Compatibility with Alcohol and Food

Alcohol use with Nimotop can amplify vasodilation, increasing dizziness or pressure drops, and should be avoided. Grapefruit juice inhibits CYP3A4, elevating drug concentrations, and is contraindicated within hours of dosing. Other foods have minimal impact, though consistent intake patterns support stable absorption and effect predictability.

Special Precautions

Use During Pregnancy and Breastfeeding

Nimotop use in pregnancy lacks comprehensive safety data; animal studies suggest possible fetal risks, so it is reserved for cases where maternal benefit outweighs uncertainty, with close monitoring. Nimodipine appears in breast milk in trace amounts; while no adverse infant effects are confirmed, breastfeeding mothers should weigh risks with providers, potentially pausing lactation during critical treatment phases.

Impact on Driving and Operating Machinery

Nimotop may cause dizziness or fatigue, particularly early in therapy or during infusion, potentially impairing driving or machinery operation. Patients should gauge their reaction before such activities, abstaining if symptoms interfere, to maintain safety until accustomed to its effects.

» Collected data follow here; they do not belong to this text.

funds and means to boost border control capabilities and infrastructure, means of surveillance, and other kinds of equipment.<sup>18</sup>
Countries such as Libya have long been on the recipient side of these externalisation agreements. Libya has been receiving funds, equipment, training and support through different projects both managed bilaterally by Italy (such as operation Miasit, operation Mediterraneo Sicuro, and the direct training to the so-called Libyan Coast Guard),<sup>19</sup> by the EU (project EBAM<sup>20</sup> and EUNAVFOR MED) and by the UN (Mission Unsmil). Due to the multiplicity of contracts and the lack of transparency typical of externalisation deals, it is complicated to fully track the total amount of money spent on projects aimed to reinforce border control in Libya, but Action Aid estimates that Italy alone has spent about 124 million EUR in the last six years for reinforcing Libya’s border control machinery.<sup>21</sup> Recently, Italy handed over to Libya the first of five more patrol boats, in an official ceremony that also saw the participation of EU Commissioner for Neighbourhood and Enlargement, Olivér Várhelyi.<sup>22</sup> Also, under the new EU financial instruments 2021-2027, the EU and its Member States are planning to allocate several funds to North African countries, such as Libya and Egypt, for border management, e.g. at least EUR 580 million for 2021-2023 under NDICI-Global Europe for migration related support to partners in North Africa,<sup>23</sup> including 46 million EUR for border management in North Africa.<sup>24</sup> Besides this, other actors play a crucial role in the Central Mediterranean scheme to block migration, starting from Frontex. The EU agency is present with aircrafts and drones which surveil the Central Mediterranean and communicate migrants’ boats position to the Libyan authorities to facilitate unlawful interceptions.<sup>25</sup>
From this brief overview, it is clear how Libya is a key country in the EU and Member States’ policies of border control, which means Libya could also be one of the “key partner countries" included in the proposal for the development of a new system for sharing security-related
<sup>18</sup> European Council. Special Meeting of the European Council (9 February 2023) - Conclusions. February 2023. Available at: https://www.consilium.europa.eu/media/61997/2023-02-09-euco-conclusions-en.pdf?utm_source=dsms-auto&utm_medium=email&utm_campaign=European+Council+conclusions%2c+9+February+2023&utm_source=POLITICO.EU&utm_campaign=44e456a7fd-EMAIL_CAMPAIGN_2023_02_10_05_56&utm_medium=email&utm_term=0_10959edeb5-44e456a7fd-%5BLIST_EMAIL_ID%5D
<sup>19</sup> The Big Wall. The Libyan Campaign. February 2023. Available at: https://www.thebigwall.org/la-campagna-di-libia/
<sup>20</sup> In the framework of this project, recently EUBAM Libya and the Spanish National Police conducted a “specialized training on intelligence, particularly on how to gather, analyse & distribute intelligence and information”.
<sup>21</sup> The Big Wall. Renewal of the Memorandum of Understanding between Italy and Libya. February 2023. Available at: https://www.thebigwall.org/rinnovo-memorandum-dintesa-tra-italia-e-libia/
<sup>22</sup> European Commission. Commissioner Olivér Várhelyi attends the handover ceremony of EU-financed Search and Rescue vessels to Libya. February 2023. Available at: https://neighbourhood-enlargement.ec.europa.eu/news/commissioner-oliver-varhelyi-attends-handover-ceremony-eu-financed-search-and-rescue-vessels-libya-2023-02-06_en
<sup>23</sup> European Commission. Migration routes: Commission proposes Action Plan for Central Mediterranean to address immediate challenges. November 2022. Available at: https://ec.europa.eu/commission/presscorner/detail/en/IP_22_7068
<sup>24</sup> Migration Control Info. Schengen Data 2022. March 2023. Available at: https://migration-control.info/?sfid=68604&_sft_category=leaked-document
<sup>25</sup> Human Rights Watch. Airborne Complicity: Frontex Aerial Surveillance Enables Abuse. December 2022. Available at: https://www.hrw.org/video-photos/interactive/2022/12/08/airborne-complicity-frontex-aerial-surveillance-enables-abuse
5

Considerations for Elderly and Pediatric Populations

Elderly patients may tolerate Nimotop well at standard doses but face higher hypotension risks with age-related vascular changes, often needing blood pressure checks during initiation. Pediatric application is rare and unstandardized, used only in exceptional neurological cases with reduced, carefully monitored doses due to scarce safety data. Both groups require tailored management to ensure efficacy without undue risk.